The intrinsic regulatory properties of T- and B-cell circuits can be employed in vaccines. Accordingly, it has been shown in lupus that T cells that modulate B-cell activation can be induced with peptides derived from the B-cell receptor. Likewise, in such diseases as multiple sclerosis and its animal equivalent, experimental autoimmune encephalomyelitis (EAE), or collagen arthritis, regulatory T cells specific for antigenic determinants on the aggressive T-cells receptor have been shown to exert a curative effect. In the B10.PL mouse strain, which demonstrates a single spike transient EAE, such TcR-specific regulatory T cells can be demonstrated when disease disappears, and not earlier. Recently it
has been shown that the consequence of these regulatory circuits is to divert the effector population from the dangerous Thl state to a protective Th2 direction.
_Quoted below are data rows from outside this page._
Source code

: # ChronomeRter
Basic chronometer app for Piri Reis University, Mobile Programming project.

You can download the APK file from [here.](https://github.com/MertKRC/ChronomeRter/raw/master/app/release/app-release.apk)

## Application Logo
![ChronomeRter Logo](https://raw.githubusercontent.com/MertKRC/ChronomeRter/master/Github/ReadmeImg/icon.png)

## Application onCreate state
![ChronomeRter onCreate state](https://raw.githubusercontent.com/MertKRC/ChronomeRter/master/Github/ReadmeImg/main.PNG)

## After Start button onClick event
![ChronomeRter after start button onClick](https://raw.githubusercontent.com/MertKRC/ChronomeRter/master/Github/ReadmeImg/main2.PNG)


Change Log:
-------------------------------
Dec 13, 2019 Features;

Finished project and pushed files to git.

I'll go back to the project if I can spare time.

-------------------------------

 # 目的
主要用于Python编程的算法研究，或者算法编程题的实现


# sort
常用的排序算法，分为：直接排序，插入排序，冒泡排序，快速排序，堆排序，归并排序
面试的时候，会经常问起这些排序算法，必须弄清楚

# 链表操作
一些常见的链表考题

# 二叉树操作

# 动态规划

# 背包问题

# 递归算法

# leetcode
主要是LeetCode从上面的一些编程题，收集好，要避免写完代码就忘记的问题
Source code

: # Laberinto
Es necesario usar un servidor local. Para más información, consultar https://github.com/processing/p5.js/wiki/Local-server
Targeting Cytokines or Their Receptors
Antibodies directed against cytokines or their receptors may appear to be just one step removed from the generic type of steroid therapy. Nevertheless, applied at the right time, an agent such as anti-TNF (tumor necrosis factor) antiserum can exert a remarkable effect on patients with rheumatoid arthritis. The success of this treatment has led to more efficacious approaches now in clinical trials that counteract the effects of TNF, such as ligands that bind preferentially to the TNFa receptor.
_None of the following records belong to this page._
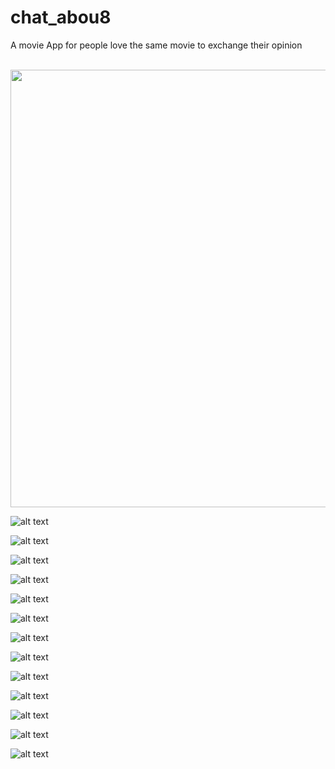 # chat_abou8
A movie App for people love the same movie to exchange their opinion

<br>
<img height = "700" src="https://photos.google.com/search/_tra_/photo/AF1QipMogMW_GdTKJtoyEASVY7ZFsfLRO5dXkWlcAs64">
<br>


![alt text](https://s27.postimg.org/4gimdoh5r/Screenshot_2017_01_19_09_59_58.png)


![alt text](https://s27.postimg.org/4hsk73izj/Screenshot_2017_01_19_10_00_31.png)

![alt text](https://s27.postimg.org/hzzgjdv4v/Screenshot_2017_01_19_10_01_10.png)

![alt text](https://s27.postimg.org/ph8nylknz/Screenshot_2017_01_19_10_01_22.png)

![alt text](https://s27.postimg.org/p5r7lu47z/Screenshot_2017_01_19_11_24_52.png)

![alt text](https://s27.postimg.org/j681vx8tb/Screenshot_2017_01_19_11_25_03.png)

![alt text](https://s27.postimg.org/fnw1zj7xb/Screenshot_2017_01_19_11_25_08.png)

![alt text](https://s27.postimg.org/qbzsydhwf/Screenshot_2017_01_19_11_25_15.png)

![alt text](https://s27.postimg.org/yvj6w4q8v/Screenshot_2017_01_19_11_25_22.png)

![alt text](https://s27.postimg.org/gh8ns5dy7/Screenshot_2017_01_19_11_25_28.png)

![alt text](https://s27.postimg.org/q3288g53z/Screenshot_2017_01_19_11_26_02.png)

![alt text](https://s27.postimg.org/x7k1hhcdb/Screenshot_2017_01_19_11_26_23.png)

![alt text](https://s27.postimg.org/szp98qaxr/Screenshot_2017_01_19_11_26_46.png)
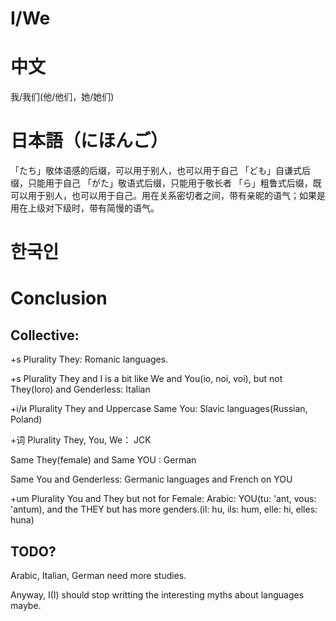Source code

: # I/We

# 中文
我/我们(他/他们，她/她们)

# 日本語（にほんご）

「たち」敬体语感的后缀，可以用于别人，也可以用于自己
「ども」自谦式后缀，只能用于自己
「がた」敬语式后缀，只能用于敬长者
「ら」粗鲁式后缀，既可以用于别人，也可以用于自己。用在关系密切者之间，带有亲昵的语气；如果是用在上级对下级时，带有简慢的语气。

# 한국인

# Conclusion

## Collective:

+s Plurality They:  Romanic languages.

+s Plurality They and I is a bit like We and You(io, noi, voi), but not They(loro) and Genderless: Italian

+i/и Plurality They and Uppercase Same You:  Slavic languages(Russian, Poland)

+词 Plurality They, You, We：  JCK

Same They(female) and Same YOU : German

Same You and Genderless:  Germanic languages and French on YOU

+um Plurality You and They but not for Female: Arabic: YOU(tu: 'ant, vous: 'antum), and the THEY but has more genders.(il: hu, ils: hum, elle: hi, elles: huna)

## TODO?

Arabic, Italian, German need more studies. 

Anyway, I(I) should stop writting the interesting myths about languages maybe. 
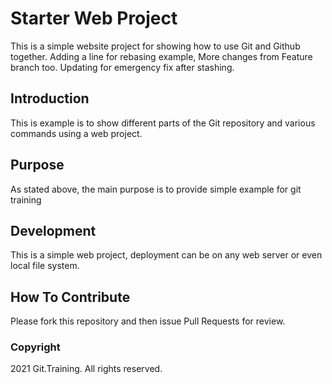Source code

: # Starter Web Project

This is a simple website project for showing how to use Git and Github together. Adding a line for rebasing example, More changes from Feature branch too. Updating for emergency fix after stashing.

## Introduction

This is example is to show different parts of the Git repository and various commands using a web project.

## Purpose 

As stated above, the main purpose is to provide simple example for git training

## Development

This is a simple web project, deployment can be on any web server or even local file system.

## How To Contribute

Please fork this repository and then issue Pull Requests for review.


### Copyright

2021 Git.Training. All rights reserved.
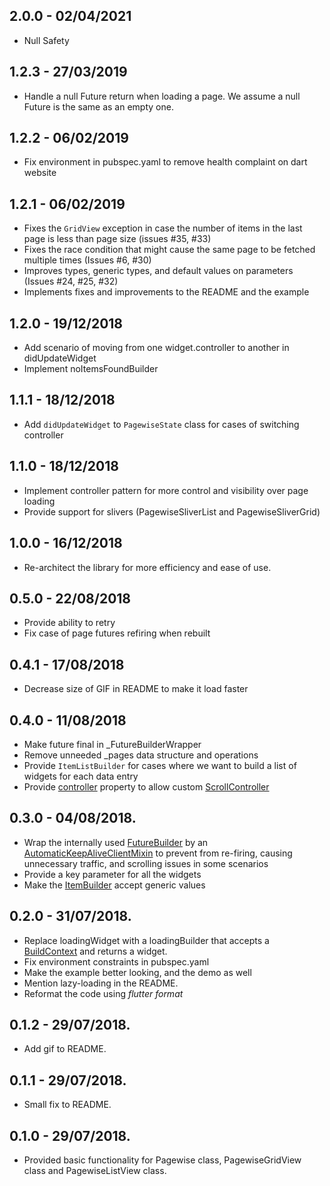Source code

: ## 2.0.0 - 02/04/2021

- Null Safety

## 1.2.3 - 27/03/2019

- Handle a null Future return when loading a page. We assume a null Future is the same as an empty one.

## 1.2.2 - 06/02/2019

- Fix environment in pubspec.yaml to remove health complaint on dart website

## 1.2.1 - 06/02/2019

- Fixes the `GridView` exception in case the number of items in the last page is less than page size (issues #35, #33)
- Fixes the race condition that might cause the same page to be fetched multiple times (Issues #6, #30)
- Improves types, generic types, and default values on parameters (Issues #24, #25, #32)
- Implements fixes and improvements to the README and the example

## 1.2.0 - 19/12/2018

- Add scenario of moving from one widget.controller to another in didUpdateWidget
- Implement noItemsFoundBuilder

## 1.1.1 - 18/12/2018

- Add `didUpdateWidget` to `PagewiseState` class for cases of switching controller

## 1.1.0 - 18/12/2018

- Implement controller pattern for more control and visibility over page loading
- Provide support for slivers (PagewiseSliverList and PagewiseSliverGrid)

## 1.0.0 - 16/12/2018

- Re-architect the library for more efficiency and ease of use.

## 0.5.0 - 22/08/2018

- Provide ability to retry
- Fix case of page futures refiring when rebuilt

## 0.4.1 - 17/08/2018

- Decrease size of GIF in README to make it load faster

## 0.4.0 - 11/08/2018

- Make future final in \_FutureBuilderWrapper
- Remove unneeded \_pages data structure and operations
- Provide `ItemListBuilder` for cases where we want to build a list of widgets for each data entry
- Provide [controller](https://pub.dartlang.org/documentation/flutter_pagewise/latest/flutter_pagewise/Pagewise/errorBuilder.html) property to allow custom [ScrollController](https://docs.flutter.io/flutter/widgets/ScrollController-class.html)

## 0.3.0 - 04/08/2018.

- Wrap the internally used [FutureBuilder](https://docs.flutter.io/flutter/widgets/FutureBuilder-class.html) by an [AutomaticKeepAliveClientMixin](https://docs.flutter.io/flutter/widgets/AutomaticKeepAliveClientMixin-class.html) to prevent from re-firing, causing unnecessary traffic, and scrolling issues in some scenarios
- Provide a key parameter for all the widgets
- Make the [ItemBuilder](https://pub.dartlang.org/documentation/flutter_pagewise/latest/flutter_pagewise/ItemBuilder.html) accept generic values

## 0.2.0 - 31/07/2018.

- Replace loadingWidget with a loadingBuilder that accepts a [BuildContext](https://docs.flutter.io/flutter/widgets/BuildContext-class.html) and returns a widget.
- Fix environment constraints in pubspec.yaml
- Make the example better looking, and the demo as well
- Mention lazy-loading in the README.
- Reformat the code using _flutter format_

## 0.1.2 - 29/07/2018.

- Add gif to README.

## 0.1.1 - 29/07/2018.

- Small fix to README.

## 0.1.0 - 29/07/2018.

- Provided basic functionality for Pagewise class, PagewiseGridView class and PagewiseListView class.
Viral Vectors in Autoimmune Therapy
Gene therapy using viral vectors can be used to modulate autoimmune disease, not in an effort to permanently alter the recipient, but rather to provide a localized, potent, short-acting agent—more like a molecular medicine. For example, treatment with an adenovirus bearing IL-12 genes can serve as a protective vaccine for a Th2 mouse, which is unable to raise a strong, protective Thl response against a microorganism. Such animal experiments suggest that in treatments of the near future, combinations of agents provided through genetic alteration of a viral vector will be used as prime modifiers of disease.
Preventive Vaccines for Autoimmune Diseases
Preventive vaccines for autoimmune diseases are also on the near horizon. Individuals who are genetically susceptible to type I diabetes can be identified now, and quite early in the disease course, when diagnostic antibodies appear to antigens of the islets of Langerhans, tolerance-inducing therapy to insulin or glutamic acid decarboxylase, two major candidate diabetogens, can be introduced. In other diseases in which the inciting antigens are known, immune deviation may be started at the very first signs of disease.